In a state-sponsored project, South Korean scientists are trying to design concepts for a micro modular reactor (MMR) that could be used for about 40 years without changing fuel. KAERI has partnered with Samsung Heavy Industries to develop a small carbon-free fission reactor based on molten salt that would be used for ships and floating nuclear power plants. Molten salt reactors (MSRs) can reduce expensive containment structures, eliminate hydrogen as a source of explosion risks, and do not produce radioactive fission gases.
"We are conducting long-term research with the goal of exporting rather than the domestic market," Lim said. Korea Hydro & Nuclear Power (KHNP), the operator of nuclear power plants, sent a cheer and called for concerted efforts by industrial and academic circles to develop an innovative small modular reactor with improved safety and economic feasibility. KAERI and KHNP aim to obtain a licensed model in 2028 before tapping foreign markets.

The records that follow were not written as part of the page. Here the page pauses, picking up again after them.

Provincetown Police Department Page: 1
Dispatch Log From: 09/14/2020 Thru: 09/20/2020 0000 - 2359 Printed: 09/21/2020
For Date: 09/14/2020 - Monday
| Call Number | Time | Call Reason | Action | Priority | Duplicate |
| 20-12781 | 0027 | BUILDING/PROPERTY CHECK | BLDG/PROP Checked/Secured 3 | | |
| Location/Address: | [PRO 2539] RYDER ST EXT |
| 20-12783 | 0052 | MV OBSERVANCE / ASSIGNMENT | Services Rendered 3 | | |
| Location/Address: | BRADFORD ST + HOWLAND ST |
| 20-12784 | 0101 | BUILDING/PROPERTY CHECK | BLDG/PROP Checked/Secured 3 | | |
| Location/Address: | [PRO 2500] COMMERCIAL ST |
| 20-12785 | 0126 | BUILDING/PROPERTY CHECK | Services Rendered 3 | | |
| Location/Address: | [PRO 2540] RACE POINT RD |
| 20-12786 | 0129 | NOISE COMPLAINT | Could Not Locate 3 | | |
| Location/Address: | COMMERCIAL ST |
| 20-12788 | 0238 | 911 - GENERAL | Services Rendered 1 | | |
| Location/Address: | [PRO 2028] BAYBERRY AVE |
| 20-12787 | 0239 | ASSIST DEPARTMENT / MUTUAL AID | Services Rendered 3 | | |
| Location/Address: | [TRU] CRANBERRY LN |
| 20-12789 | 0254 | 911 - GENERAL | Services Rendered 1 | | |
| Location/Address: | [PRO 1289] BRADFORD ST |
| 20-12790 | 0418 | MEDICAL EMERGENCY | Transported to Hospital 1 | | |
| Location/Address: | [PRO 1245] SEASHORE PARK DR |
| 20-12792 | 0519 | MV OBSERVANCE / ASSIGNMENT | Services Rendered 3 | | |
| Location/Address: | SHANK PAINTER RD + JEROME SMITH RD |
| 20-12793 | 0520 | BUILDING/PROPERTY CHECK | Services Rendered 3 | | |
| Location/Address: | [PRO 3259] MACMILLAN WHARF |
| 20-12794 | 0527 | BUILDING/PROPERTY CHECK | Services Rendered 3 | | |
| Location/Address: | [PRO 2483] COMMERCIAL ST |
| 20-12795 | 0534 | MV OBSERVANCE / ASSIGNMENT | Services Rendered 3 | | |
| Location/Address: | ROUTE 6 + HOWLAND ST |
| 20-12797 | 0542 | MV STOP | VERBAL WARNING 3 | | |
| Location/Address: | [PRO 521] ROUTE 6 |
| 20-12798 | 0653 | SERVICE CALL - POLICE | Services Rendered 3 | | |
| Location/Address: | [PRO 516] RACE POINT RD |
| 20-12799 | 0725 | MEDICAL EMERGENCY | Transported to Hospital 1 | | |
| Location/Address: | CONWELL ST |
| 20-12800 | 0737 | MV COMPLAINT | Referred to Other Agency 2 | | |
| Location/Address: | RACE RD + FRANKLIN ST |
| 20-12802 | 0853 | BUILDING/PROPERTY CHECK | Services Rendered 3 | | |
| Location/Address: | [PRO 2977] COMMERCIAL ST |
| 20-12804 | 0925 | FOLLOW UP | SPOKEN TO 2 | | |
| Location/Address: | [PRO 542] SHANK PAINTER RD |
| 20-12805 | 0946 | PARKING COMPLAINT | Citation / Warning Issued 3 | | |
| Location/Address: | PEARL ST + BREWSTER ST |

"We are confident that the Korean-style SMR will become the world's most competitive product in the SMR export market in the future if industrial and academic circles join forces for development based on our excellent technology," said KHNP CEO Chung Jae-hoon. Up until then, Chung's notion was not convincingly argued, but the atmosphere changed following summit talks between U.S. and South Korean leaders in Washington in May.
The joint statement issued at the end of summit talks contained a vague bilateral pledge to promote civil nuclear cooperation in markets abroad. Trade, Industry and Energy Minister Moon Sung-wook said at a presser on June 8 that the government would push for long-term research and development to solve the safety problem of next-generation nuclear power plants. "We will apply for a preliminary feasibility study on i-SMR for an improved third-generation version this fall."
Song Young-gil, leader of the ruling Democratic Party, followed up with a speech in parliament that he had proposed the need for strategic cooperation between Seoul and Washington in SMR and other areas ahead of summit talks. "With renewable energy alone, there is a limit to achieving complete carbon neutrality. For a considerable period of time, the energy mix using hydrogen and nuclear power is inevitable," he said.
Song described SMR as an "effective energy tool" for countries with geographical limitations, including North Korea. However, his idea caused a political debate, with a voice of opposition coming from some lawmakers and environmental activists who have supported the dismantlement of nuclear power plants.
The Korean Federation for Environmental Movement (KFEM), a leading anti-nuclear campaigner in South Korea, urged the government to stick to its original "nuclear-exit" policy and abandon the idea of developing SMR technology. "Stop developing small nuclear reactors and attempting to export nuclear power plants," the federation said in a statement. "The idea of developing SMR technology to take the lead in exports seems new, but it is the modified model of an old failure."